Vernyayev was pleased with his overall performance but lamented the drop in rank of his Ukrainian team, which finished fourth at the 2012 Olympics.
"There were a few mistakes, but most importantly, I managed my vault," said Vernyayev, who has won every major all-around title since the 2014 worlds. "I was very worried about parallel bars, because I understand that I have to maintain my (world champion) reputation on this apparatus, and it caused me some pressure. But everything went well."
Concerning his team, which ranked 12th after the seventh of eight subdivisions, Vernyayev said, "I wish our team was getting more support from our federation. At the moment we don't have all the necessary equipment. We are doing our best with what is available. We are going to work and train, and hopefully we will get to Rio. We are going to do our best because it's so much better to go there as a team rather than alone (as an individual)."

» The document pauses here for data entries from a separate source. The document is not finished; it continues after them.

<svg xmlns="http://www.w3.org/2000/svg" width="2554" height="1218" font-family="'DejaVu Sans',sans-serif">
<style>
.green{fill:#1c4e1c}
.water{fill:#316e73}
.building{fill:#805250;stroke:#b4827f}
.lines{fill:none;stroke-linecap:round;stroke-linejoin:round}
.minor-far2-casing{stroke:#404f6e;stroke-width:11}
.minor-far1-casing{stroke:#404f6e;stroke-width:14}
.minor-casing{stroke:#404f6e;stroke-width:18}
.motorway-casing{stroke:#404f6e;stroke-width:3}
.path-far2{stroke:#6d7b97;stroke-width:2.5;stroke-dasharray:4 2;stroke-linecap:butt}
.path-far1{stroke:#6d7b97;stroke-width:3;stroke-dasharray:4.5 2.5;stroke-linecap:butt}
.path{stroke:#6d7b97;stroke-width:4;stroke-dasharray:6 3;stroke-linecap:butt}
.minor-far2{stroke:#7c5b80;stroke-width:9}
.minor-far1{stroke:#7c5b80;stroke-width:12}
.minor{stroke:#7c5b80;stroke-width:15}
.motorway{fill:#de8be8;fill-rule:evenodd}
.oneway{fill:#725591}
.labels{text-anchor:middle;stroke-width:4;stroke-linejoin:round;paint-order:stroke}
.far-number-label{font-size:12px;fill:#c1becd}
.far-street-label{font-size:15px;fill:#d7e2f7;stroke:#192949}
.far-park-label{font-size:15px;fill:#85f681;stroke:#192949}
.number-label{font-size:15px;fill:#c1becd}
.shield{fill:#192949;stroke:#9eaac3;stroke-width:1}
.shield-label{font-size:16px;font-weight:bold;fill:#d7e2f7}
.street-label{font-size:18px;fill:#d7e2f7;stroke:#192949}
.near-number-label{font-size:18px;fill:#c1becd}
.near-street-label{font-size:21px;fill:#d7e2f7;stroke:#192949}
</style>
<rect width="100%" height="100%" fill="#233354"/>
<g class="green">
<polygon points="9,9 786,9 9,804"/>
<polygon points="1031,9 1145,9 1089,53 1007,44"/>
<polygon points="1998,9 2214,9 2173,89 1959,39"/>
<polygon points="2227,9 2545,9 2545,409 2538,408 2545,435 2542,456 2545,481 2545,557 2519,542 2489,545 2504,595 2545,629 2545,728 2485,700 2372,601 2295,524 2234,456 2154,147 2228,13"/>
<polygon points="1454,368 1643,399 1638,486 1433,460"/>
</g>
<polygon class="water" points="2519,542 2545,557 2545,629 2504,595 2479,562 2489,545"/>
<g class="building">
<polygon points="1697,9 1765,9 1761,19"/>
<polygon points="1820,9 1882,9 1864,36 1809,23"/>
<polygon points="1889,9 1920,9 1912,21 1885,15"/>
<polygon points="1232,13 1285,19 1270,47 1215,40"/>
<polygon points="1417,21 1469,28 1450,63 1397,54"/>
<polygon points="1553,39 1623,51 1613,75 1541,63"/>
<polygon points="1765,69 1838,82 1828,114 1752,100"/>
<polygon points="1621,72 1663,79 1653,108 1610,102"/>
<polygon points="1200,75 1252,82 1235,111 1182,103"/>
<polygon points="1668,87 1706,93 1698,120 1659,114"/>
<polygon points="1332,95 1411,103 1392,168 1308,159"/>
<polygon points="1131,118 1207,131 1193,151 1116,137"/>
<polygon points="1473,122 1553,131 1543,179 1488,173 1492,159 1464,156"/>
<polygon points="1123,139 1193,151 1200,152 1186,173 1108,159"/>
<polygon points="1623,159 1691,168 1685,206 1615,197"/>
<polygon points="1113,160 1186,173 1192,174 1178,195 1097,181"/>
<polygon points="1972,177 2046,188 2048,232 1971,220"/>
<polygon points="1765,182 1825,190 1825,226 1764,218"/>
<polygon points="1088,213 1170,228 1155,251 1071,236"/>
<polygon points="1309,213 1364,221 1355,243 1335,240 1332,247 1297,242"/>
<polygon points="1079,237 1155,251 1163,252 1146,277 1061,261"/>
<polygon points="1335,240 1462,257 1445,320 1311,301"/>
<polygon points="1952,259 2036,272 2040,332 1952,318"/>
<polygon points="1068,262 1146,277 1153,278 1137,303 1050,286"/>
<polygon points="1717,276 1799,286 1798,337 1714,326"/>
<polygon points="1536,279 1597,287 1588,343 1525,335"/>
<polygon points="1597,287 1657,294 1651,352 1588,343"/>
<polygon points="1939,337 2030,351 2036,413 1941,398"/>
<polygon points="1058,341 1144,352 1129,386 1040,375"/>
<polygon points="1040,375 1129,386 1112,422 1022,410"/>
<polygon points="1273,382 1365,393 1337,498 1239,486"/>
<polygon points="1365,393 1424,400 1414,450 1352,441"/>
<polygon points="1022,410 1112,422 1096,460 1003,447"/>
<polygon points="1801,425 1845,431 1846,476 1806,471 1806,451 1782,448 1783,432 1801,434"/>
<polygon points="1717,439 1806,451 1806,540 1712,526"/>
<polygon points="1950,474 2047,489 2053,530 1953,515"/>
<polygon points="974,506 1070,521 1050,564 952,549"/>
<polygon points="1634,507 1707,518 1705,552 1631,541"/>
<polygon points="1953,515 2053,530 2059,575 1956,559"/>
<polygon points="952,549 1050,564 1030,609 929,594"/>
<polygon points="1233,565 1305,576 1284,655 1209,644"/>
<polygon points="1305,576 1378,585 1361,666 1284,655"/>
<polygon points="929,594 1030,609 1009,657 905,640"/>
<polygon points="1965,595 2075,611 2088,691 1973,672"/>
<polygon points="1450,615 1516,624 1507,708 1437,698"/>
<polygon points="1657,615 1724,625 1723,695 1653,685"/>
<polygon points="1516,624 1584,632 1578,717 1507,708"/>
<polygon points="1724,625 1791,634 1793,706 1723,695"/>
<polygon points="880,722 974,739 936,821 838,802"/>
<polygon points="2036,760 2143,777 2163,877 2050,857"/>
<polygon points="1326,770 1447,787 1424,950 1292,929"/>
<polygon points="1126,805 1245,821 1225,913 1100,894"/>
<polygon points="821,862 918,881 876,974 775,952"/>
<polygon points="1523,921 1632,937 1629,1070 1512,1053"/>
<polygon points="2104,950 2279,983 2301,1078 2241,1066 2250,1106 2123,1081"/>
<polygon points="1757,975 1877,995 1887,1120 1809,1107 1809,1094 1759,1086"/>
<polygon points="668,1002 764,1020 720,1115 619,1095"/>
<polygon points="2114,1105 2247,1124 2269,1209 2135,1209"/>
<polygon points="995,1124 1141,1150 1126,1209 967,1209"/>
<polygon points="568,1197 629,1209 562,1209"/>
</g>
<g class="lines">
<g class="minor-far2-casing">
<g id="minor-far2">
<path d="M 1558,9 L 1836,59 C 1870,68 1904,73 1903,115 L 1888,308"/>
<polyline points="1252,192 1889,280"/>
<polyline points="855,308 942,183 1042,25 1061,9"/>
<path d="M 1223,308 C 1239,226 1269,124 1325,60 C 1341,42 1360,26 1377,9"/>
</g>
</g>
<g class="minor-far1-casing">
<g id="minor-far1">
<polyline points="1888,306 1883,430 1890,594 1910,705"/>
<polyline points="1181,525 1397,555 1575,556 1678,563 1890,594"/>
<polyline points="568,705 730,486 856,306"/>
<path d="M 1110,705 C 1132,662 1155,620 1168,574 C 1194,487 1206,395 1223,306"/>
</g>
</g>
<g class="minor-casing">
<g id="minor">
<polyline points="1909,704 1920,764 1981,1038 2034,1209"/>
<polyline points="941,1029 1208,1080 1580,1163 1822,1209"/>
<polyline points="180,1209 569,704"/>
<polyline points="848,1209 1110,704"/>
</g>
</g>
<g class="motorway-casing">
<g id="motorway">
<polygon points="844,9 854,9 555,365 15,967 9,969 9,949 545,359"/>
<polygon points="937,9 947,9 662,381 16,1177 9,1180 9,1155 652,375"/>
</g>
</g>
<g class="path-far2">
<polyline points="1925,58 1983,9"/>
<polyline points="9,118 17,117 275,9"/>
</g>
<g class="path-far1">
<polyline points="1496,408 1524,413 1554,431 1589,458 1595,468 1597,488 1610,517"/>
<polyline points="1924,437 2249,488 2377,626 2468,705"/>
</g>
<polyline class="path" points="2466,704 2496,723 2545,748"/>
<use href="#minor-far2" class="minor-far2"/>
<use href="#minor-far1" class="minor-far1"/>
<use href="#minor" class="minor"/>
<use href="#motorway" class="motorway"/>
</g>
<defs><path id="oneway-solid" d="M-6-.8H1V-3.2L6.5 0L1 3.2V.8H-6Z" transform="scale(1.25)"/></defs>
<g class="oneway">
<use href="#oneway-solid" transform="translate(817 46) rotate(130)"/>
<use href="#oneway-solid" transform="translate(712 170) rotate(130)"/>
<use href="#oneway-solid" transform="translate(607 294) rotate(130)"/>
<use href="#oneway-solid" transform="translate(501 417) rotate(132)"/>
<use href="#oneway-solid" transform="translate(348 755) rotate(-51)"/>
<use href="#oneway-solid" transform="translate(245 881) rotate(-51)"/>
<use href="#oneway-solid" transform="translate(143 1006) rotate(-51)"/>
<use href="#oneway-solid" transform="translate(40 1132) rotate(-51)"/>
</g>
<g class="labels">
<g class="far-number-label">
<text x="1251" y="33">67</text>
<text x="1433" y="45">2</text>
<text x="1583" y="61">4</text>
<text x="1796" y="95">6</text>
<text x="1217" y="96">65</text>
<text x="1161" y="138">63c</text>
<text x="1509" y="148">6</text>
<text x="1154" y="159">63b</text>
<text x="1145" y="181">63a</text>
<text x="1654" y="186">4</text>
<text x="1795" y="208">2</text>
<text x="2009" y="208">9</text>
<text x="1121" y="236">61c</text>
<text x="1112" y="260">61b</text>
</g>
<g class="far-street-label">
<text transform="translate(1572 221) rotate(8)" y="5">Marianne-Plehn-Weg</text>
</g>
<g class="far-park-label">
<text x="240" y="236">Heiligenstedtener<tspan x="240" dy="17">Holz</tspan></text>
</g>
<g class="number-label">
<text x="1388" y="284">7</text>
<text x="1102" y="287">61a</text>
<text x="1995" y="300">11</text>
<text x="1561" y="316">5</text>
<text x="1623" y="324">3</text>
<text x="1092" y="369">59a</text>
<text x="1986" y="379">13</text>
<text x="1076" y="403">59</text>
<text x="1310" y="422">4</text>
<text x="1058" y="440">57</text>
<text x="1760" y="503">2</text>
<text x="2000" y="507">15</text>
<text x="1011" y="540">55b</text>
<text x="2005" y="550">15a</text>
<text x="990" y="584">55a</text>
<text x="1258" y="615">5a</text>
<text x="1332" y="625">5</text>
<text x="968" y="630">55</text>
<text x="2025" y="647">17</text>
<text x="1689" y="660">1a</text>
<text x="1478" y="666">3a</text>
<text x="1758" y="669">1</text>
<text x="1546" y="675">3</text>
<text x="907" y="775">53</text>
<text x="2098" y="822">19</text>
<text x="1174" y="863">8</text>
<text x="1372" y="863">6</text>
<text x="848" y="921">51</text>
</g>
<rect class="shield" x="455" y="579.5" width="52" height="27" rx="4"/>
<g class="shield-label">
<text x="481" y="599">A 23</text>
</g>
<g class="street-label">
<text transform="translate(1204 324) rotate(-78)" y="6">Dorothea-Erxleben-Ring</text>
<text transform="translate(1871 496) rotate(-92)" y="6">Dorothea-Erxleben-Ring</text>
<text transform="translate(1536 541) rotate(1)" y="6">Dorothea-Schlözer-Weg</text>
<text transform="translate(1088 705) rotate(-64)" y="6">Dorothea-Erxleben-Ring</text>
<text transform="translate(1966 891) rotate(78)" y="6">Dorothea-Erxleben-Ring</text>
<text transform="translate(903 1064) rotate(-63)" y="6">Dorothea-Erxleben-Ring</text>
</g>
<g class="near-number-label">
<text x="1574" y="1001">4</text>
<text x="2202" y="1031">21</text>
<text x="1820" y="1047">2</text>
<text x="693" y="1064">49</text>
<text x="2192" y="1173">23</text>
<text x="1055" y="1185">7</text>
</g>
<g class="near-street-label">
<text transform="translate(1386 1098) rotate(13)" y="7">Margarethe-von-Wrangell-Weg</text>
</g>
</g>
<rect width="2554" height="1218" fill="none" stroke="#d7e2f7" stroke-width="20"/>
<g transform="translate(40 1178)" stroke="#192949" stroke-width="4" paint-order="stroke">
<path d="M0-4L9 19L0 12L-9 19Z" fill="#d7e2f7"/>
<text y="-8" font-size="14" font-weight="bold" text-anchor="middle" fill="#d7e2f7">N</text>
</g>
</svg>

Subdivision 5 also witnessed the downfall of the 2014 world pommel horse medalists — Kristian Berki, Filip Ude and Cyril Tommasone — all of whom made mistakes on their dismounts.

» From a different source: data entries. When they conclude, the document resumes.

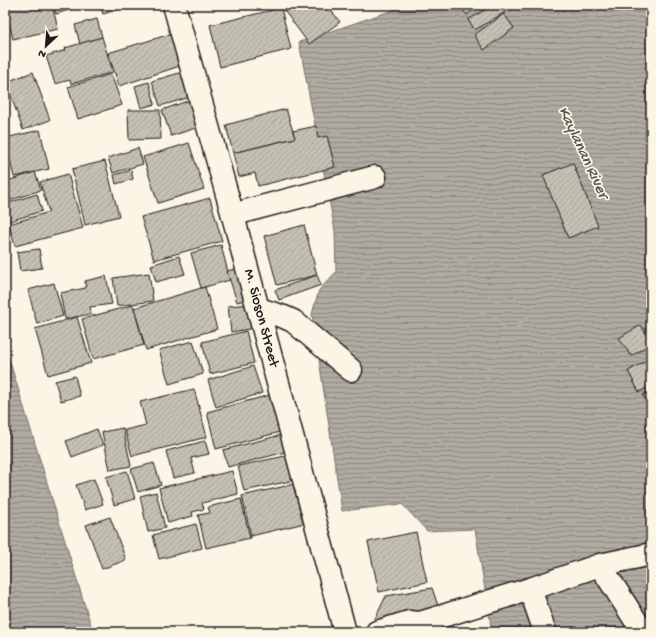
<svg xmlns="http://www.w3.org/2000/svg" width="656" height="637" viewBox="0 0 656 637" font-family="'Gochi Hand',sans-serif">
  <style>
    .water { fill: url(#water-rules); stroke: #75726c }
    .building { fill: url(#building-hatch); stroke: #1c1c1c }
    .lines { fill: none; stroke-linecap: round; stroke-linejoin: round }
    .minor-casing { stroke: #1c1c1c; stroke-width: 25 }
    .minor { stroke: #fcf5e5; stroke-width: 22 }
    .labels { text-anchor: middle; dominant-baseline: central; stroke-width: 3.5; stroke-linejoin: round; paint-order: stroke }
    .street-label { font-size: 15px; fill: #1c1c1c; stroke: #fcf5e5 }
    .water-label { font-size: 16px; font-style: italic; fill: #575551; stroke: #fcf5e5 }
  </style>
  <defs>
    <pattern id="water-rules" width="6" height="5" patternUnits="userSpaceOnUse"><rect width="6" height="5" fill="#b0aba1"/><path d="M0 2.5h6" fill="none" stroke="#8e8a82"/></pattern>
    <pattern id="building-hatch" width="6" height="6" patternUnits="userSpaceOnUse"><rect width="6" height="6" fill="#c4c0b3"/><path d="M-1 1l2-2M0 6l6-6M5 7l2-2" fill="none" stroke="#a8a499"/></pattern>
  </defs>
  <rect width="100%" height="100%" fill="#fcf5e5"/>
  <filter id="ink" filterUnits="userSpaceOnUse"><feTurbulence type="fractalNoise" baseFrequency=".025" numOctaves="2"/><feDisplacementMap in="SourceGraphic" scale="8" xChannelSelector="R" yChannelSelector="G"/><feConvolveMatrix kernelMatrix="1 2 1 2 8 2 1 2 1" color-interpolation-filters="sRGB"/></filter>
  <g filter="url(#ink)">
    <g class="water">
      <path d="M 408,5 L 651,5 L 651,632 L 492,632 L 475,529 L 427,531 L 402,504 L 342,511 L 312,314 L 319,290 L 336,272 L 335,231 L 299,42 Z"/>
      <path d="M 5,346 L 93,632 L 5,632 Z"/>
    </g>
    <g class="building">
      <path d="M 9,5 L 52,5 L 58,29 L 13,39 L 5,6 Z"/>
      <path d="M 53,5 L 85,5 L 56,14 Z"/>
      <path d="M 100,5 L 132,5 L 103,14 Z"/>
      <path d="M 280,5 L 327,5 L 340,22 L 309,44 Z"/>
      <path d="M 459,5 L 479,5 L 467,15 Z"/>
      <path d="M 493,5 L 500,5 L 505,12 L 475,30 L 468,20 Z"/>
      <path d="M 281,8 L 291,49 L 220,67 L 210,25 Z"/>
      <path d="M 504,14 L 514,28 L 484,50 L 474,35 Z"/>
      <path d="M 97,19 L 102,37 L 80,44 L 75,25 Z"/>
      <path d="M 174,33 L 183,65 L 119,86 L 108,53 Z"/>
      <path d="M 102,37 L 113,72 L 71,84 L 70,80 L 55,84 L 46,56 L 66,50 L 65,48 Z"/>
      <path d="M 186,71 L 194,96 L 160,106 L 152,81 Z"/>
      <path d="M 33,72 L 50,120 L 23,130 L 6,82 Z"/>
      <path d="M 111,74 L 122,105 L 78,119 L 68,87 Z"/>
      <path d="M 149,82 L 155,104 L 141,108 L 135,86 Z"/>
      <path d="M 193,99 L 202,126 L 171,136 L 162,110 Z"/>
      <path d="M 286,109 L 295,138 L 233,153 L 226,125 Z"/>
      <path d="M 128,110 L 160,110 L 161,139 L 129,140 Z"/>
      <path d="M 316,126 L 318,138 L 327,136 L 335,167 L 258,186 L 255,173 L 239,177 L 233,153 L 295,138 L 293,131 Z"/>
      <path d="M 40,130 L 49,169 L 14,177 L 5,138 Z"/>
      <path d="M 189,143 L 204,189 L 158,203 L 143,157 Z"/>
      <path d="M 138,148 L 143,164 L 113,173 L 108,158 Z"/>
      <path d="M 105,161 L 119,216 L 85,225 L 72,169 Z"/>
      <path d="M 573,163 L 598,226 L 568,238 L 543,175 Z"/>
      <path d="M 131,170 L 133,179 L 116,184 L 114,175 Z"/>
      <path d="M 35,172 L 41,190 L 5,202 L 5,182 Z"/>
      <path d="M 68,174 L 83,228 L 15,246 L 9,224 L 49,212 L 40,182 Z"/>
      <path d="M 37,194 L 42,211 L 7,222 L 5,216 L 5,204 Z"/>
      <path d="M 210,198 L 222,241 L 154,260 L 141,217 Z"/>
      <path d="M 304,225 L 317,275 L 277,285 L 264,236 Z"/>
      <path d="M 221,245 L 230,280 L 201,288 L 191,253 Z"/>
      <path d="M 39,249 L 42,268 L 20,271 L 17,252 Z"/>
      <path d="M 179,256 L 185,274 L 156,282 L 151,265 Z"/>
      <path d="M 242,267 L 251,298 L 237,302 L 227,271 Z"/>
      <path d="M 149,273 L 153,301 L 117,306 L 113,278 Z"/>
      <path d="M 317,275 L 321,285 L 279,300 L 275,290 Z"/>
      <path d="M 106,276 L 112,304 L 90,307 L 91,314 L 65,319 L 60,293 L 86,288 L 85,281 Z"/>
      <path d="M 54,283 L 63,316 L 37,324 L 28,290 Z"/>
      <path d="M 205,287 L 217,329 L 146,350 L 134,308 Z"/>
      <path d="M 251,304 L 255,328 L 231,332 L 228,306 Z"/>
      <path d="M 133,305 L 144,345 L 93,359 L 82,319 Z"/>
      <path d="M 77,317 L 91,363 L 48,375 L 35,329 Z"/>
      <path d="M 641,325 L 651,343 L 651,344 L 631,356 L 619,338 Z"/>
      <path d="M 246,331 L 254,363 L 210,374 L 202,342 Z"/>
      <path d="M 193,341 L 203,374 L 169,384 L 159,350 Z"/>
      <path d="M 650,359 L 651,360 L 651,386 L 639,392 L 628,371 Z"/>
      <path d="M 253,366 L 262,393 L 216,407 L 208,380 Z"/>
      <path d="M 75,376 L 80,396 L 61,401 L 55,381 Z"/>
      <path d="M 194,389 L 207,437 L 132,456 L 125,430 L 146,425 L 140,402 Z"/>
      <path d="M 651,391 L 651,412 L 643,395 Z"/>
      <path d="M 270,395 L 280,432 L 216,449 L 207,412 Z"/>
      <path d="M 123,428 L 131,466 L 110,470 L 102,432 Z"/>
      <path d="M 97,429 L 103,445 L 72,457 L 66,441 Z"/>
      <path d="M 281,435 L 285,452 L 228,467 L 223,450 Z"/>
      <path d="M 205,441 L 209,454 L 191,458 L 195,473 L 173,478 L 166,451 Z"/>
      <path d="M 290,455 L 295,480 L 244,491 L 238,466 Z"/>
      <path d="M 154,463 L 161,485 L 138,492 L 131,469 Z"/>
      <path d="M 127,471 L 135,499 L 114,505 L 106,477 Z"/>
      <path d="M 232,471 L 238,494 L 202,503 L 204,509 L 192,512 L 193,516 L 168,523 L 159,488 Z"/>
      <path d="M 94,479 L 103,504 L 85,510 L 76,485 Z"/>
      <path d="M 299,483 L 309,522 L 251,536 L 242,496 Z"/>
      <path d="M 156,492 L 165,528 L 148,532 L 140,496 Z"/>
      <path d="M 241,499 L 250,538 L 206,548 L 198,515 L 210,513 L 208,507 Z"/>
      <path d="M 110,517 L 126,560 L 102,569 L 86,525 Z"/>
      <path d="M 196,524 L 202,548 L 159,559 L 153,535 Z"/>
      <path d="M 416,532 L 427,582 L 379,592 L 368,542 Z"/>
      <path d="M 432,588 L 439,609 L 371,627 L 386,596 Z"/>
    </g>
    <g class="lines">
      <defs>
        <g id="minor">
          <path d="M 174,5 L 233,216 L 345,632"/>
          <path d="M 233,216 L 246,211 L 375,177"/>
          <path d="M 259,309 L 284,317 L 293,321 L 351,370"/>
          <path d="M 600,565 L 643,632"/>
          <path d="M 530,589 L 545,632"/>
          <path d="M 420,623 L 530,589 L 600,565 L 647,555 L 651,555"/>
          <path d="M 377,632 L 409,622 L 420,623 L 427,632"/>
        </g>
      </defs>
      <use href="#minor" class="minor-casing"/>
      <use href="#minor" class="minor"/>
    </g>
  </g>
  <g class="labels">
    <g class="street-label">
      <text transform="translate(261 318) rotate(75)">M. Sioson Street</text>
    </g>
    <g class="water-label">
      <text transform="translate(582 153) rotate(65)">Kaylanan River</text>
    </g>
  </g>
  <rect width="656" height="637" fill="none" stroke="#fcf5e5" stroke-width="20"/>
  <rect x="10" y="10" width="636" height="617" fill="none" stroke="#1c1c1c" stroke-width="1.5" filter="url(#ink)"/>
  <g transform="translate(46 46) rotate(206)" stroke="#fcf5e5" stroke-width="3" paint-order="stroke">
  <path d="M0-3L7 15L0 10L-7 15Z" fill="#1c1c1c"/>
  <text y="-6" font-size="11" font-weight="bold" text-anchor="middle" fill="#1c1c1c">N</text>
  </g>
</svg>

Subdivison 6 included Canada, Spain and Mexico. Spain finished 13th, Canada 15th, while Mexico finished 24th. Spain's Rayderley Zapata qualified to the floor final.
In subdivision seven, the U.S. bumped Switzerland out of the fifth spot to the Team Finals, scoring 350.332. The Americans were weakened considerably by the absence of half of their 2012 Olympic team (John Orozco, Jake Dalton, Sam Mikulak), but the squad started well on rings, where Donnell Whittenburg and Brandon Wynn helped the team score the second-highest total on the event. There were mistakes on each apparatus after that, but also exceptional performances to save the team total. Danell Leyva's 15.566 topped the high bar standings, while Chris Brooks' 15.066 was sixth. On rings, Wynn's 15.608 sits third and Whittenburg's 15.466 is eighth. On vault, Whittenburg vaulted a Dragulescu and Ri Se Gwang to make the final.
In Subdivision 7, defending high bar champion Epke Zonderland failed to advance to the final with a poor routine.
Subdivision 8 featured Italy (19th), Romania (14th) and Taipei (23rd). Romania's Marian Dragulescu made the vault final.